New York Subway Poster

[New York Subway Poster]

  • 1983
  • Lithograph and silkscreen on machine-made wove
    28 x 71 cm
  • Edition: 120 plus 12 A. P. plus 6 P. P., plus 5 H. C. plus a few a. p., signed and numbered
  • Publisher: Strother/Elwood Arts, New York
  • Catalogue Raisonné No.: 470

In the early 1970s, Beuys began promoting an ‘expanded concept of art’. Moving well beyond the limits of traditional art media, he sought to validate all forms of creativity, which he presented as a vital social resource. In this connection, he coined the phrases ‘Creativity = Social Wealth’ and ‘Creativity = Capital’, using these to publicise his view that art was more significant than money as an engine of social transformation.1

With this multiple, Beuys sought to relay his message to commuters in the New York subway, an audience unlikely to be reached through his other artistic projects. Commissioned by the artists collective Group Material, as one of 120 posters placed in subway trains,2 Beuy’s work is dominated by the slogan ‘Creativity = Capital,’ printed in red block letters. A detail from one of his blackboard diagrams, which he used to explain his social ideas, serves as a backdrop to this text. While the details of the diagram are difficult to decipher, the work’s slogan makes its message abundantly clear.

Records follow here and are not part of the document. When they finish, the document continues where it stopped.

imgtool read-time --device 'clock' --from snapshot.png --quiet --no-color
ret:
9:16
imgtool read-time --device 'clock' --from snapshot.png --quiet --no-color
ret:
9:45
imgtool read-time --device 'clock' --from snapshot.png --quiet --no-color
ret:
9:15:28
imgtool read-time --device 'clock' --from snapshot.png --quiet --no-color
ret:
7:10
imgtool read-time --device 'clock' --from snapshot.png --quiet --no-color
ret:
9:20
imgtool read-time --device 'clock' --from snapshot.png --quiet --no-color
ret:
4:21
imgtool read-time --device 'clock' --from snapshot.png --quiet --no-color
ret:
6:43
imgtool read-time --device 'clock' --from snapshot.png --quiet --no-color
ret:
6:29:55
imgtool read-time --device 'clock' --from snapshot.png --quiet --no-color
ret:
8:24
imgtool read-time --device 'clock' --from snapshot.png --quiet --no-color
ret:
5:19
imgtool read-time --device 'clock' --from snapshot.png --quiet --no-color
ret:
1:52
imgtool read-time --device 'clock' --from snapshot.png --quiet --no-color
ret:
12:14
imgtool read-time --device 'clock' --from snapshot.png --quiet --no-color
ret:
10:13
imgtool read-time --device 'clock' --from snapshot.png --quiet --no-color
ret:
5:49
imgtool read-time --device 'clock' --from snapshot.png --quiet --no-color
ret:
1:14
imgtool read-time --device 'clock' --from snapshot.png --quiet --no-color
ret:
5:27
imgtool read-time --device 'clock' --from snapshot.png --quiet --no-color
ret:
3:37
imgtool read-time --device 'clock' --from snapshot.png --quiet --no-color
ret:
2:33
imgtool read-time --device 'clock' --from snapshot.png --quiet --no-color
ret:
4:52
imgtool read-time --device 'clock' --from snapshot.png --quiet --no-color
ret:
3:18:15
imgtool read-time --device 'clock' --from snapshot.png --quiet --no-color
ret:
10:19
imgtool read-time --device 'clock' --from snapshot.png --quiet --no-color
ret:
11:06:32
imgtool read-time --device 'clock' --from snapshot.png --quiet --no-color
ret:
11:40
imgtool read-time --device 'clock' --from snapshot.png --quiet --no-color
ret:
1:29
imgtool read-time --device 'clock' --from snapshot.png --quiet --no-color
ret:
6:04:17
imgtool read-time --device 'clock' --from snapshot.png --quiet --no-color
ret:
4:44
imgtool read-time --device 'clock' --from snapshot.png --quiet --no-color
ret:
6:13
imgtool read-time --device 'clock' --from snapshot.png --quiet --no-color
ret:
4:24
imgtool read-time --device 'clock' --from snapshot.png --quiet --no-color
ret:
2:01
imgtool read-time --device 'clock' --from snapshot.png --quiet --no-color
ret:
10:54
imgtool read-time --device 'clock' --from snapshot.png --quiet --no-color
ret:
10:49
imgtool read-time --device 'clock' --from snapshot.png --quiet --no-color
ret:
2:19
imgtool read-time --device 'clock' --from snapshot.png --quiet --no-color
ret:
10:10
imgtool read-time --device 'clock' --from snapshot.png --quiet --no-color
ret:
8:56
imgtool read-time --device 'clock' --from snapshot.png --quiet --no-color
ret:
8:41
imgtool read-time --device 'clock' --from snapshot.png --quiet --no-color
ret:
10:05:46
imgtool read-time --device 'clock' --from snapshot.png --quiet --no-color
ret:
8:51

Beuys often described his multiples as ‘vehicles’ for placing his ideas in circulation, a function that was literally embodied by the subway car. Assuming the form of an advertisement, New York Subway Poster conveyed a rare non-commercial message to commuters.

  1. For a thorough reconstruction of the development of Beuys’s Erweitertete Kunstbegriff and its connection to his thoughts on society and the economy, see Johannes Stüttgen, ‘Der Kapitalbegriff bei Joseph Beuys,’ in Christel Raussmüller-Sauer (ed.), Joseph Beuys und das Kapital (Schaffhausen: Hallen für neue Kunst, 1988), 102. 

  2. For more on this project, see Glenn O’Brian, ‘Group Material,’ Artforum, Volume XXII Number 4, (December 1983), 80-81.